4) Access To Therapy As A Political Issue
The provision of high quality mental health care came up in Prime Minister’s Questions this week. Here is a piece from Simon Wessley and Gregory Smith of the Royal College Of Psychiatrists.
In relation to children and mental health, here is a piece by Maggie Atkinson, former Children’s Commissioner.
5) How Is ECT Used
ECT was commonly used to treat depression and other disorders in the 1950s and 1960s. Its use is much rarer now. The Royal College Of Psychiatrists keeps a record of treatments administered in the UK and Ireland. Here are the latest figures.
ECT use is on the increase.
6) Introduction To Depression
Here is Fiona Shand from the Black Dog Institute in Australia explaining what depression is and isn’t.
7) Thomas Insel Resigns
I have liked Thomas Insel’s work at the NIMH for a while. I use his TED Talk as a lead lesson on abnormality and have posted links to his articles on here. It’s a surprise, therefore, that he is leaving his job.
Insel’s most important work has been to promote Research Domain Criteria. This brings together research into therapy with research into cause. Basically, research into therapy only gets funded if it helps explain the origin of conditions. It’s obvious from the response of some people to his departure that not everyone agrees with Insel’s ideas about this.

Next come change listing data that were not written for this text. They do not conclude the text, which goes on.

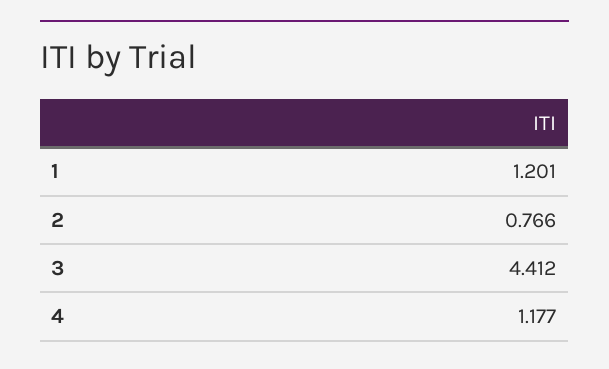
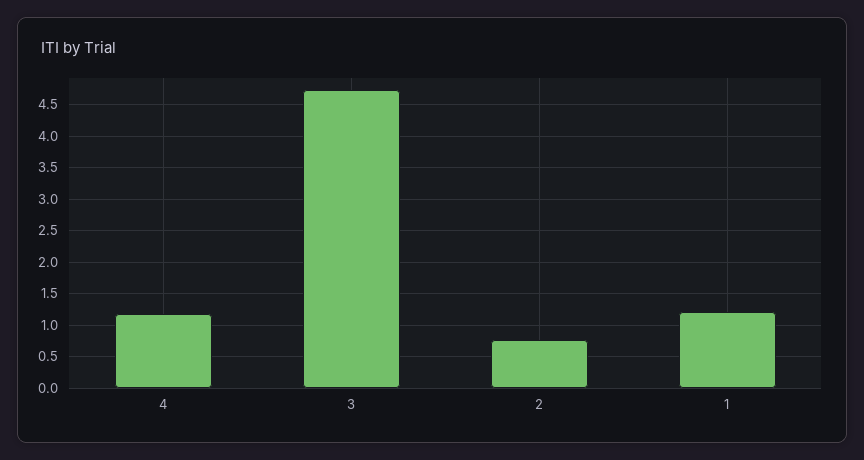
3: 4.412 -> 4.7

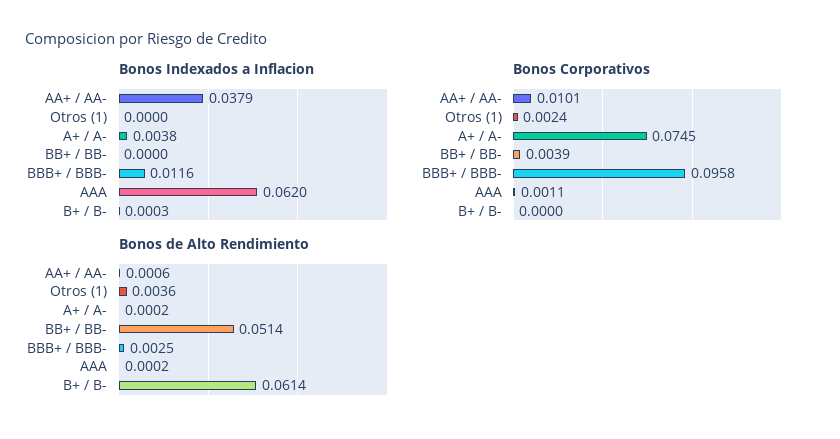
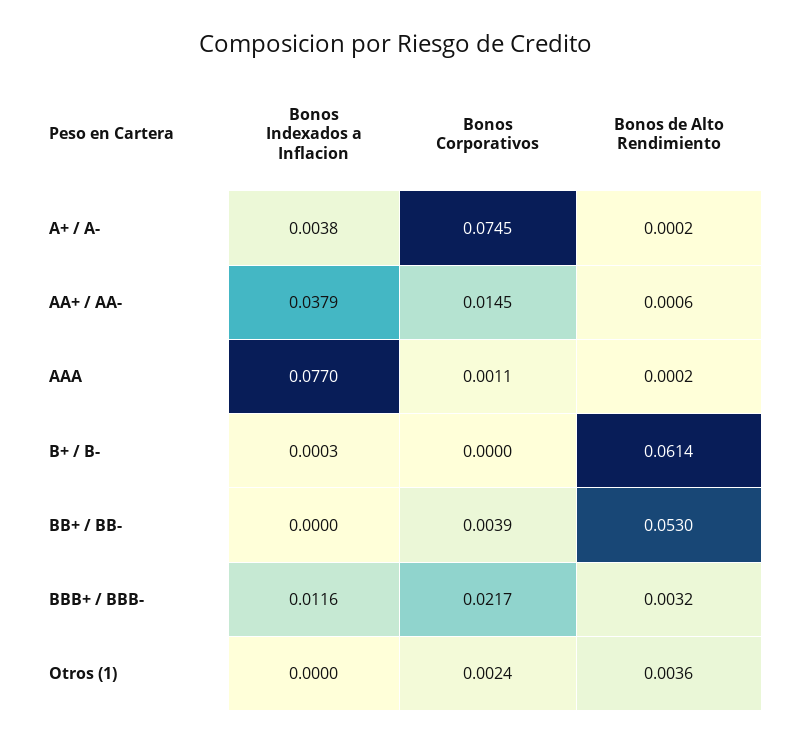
Bonos Indexados a Inflacion, AAA: 0.062 -> 0.077
Bonos Corporativos, AA+ / AA-: 0.0101 -> 0.0145
Bonos Corporativos, BBB+ / BBB-: 0.0958 -> 0.0217
Bonos de Alto Rendimiento, BB+ / BB-: 0.0514 -> 0.053
Bonos de Alto Rendimiento, BBB+ / BBB-: 0.0025 -> 0.0032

8) Network Models And Classification Systems
I’m fond of telling people that most problems in Psychology are really problems of definitions. For a long time now, psychological disorders have been classified through clusters of symptoms.
This article challenges this approach, suggesting that we need to understand networks rather than clusters. Networking means making links between symptoms within a diagnosis. For example, the lethargy which people with depression often report can be related to the insomnia they also report. Networking also means making connections between different conditions. Lack of sleep turns up in many different conditions. Understanding how these are related means that treatment can become more personalised.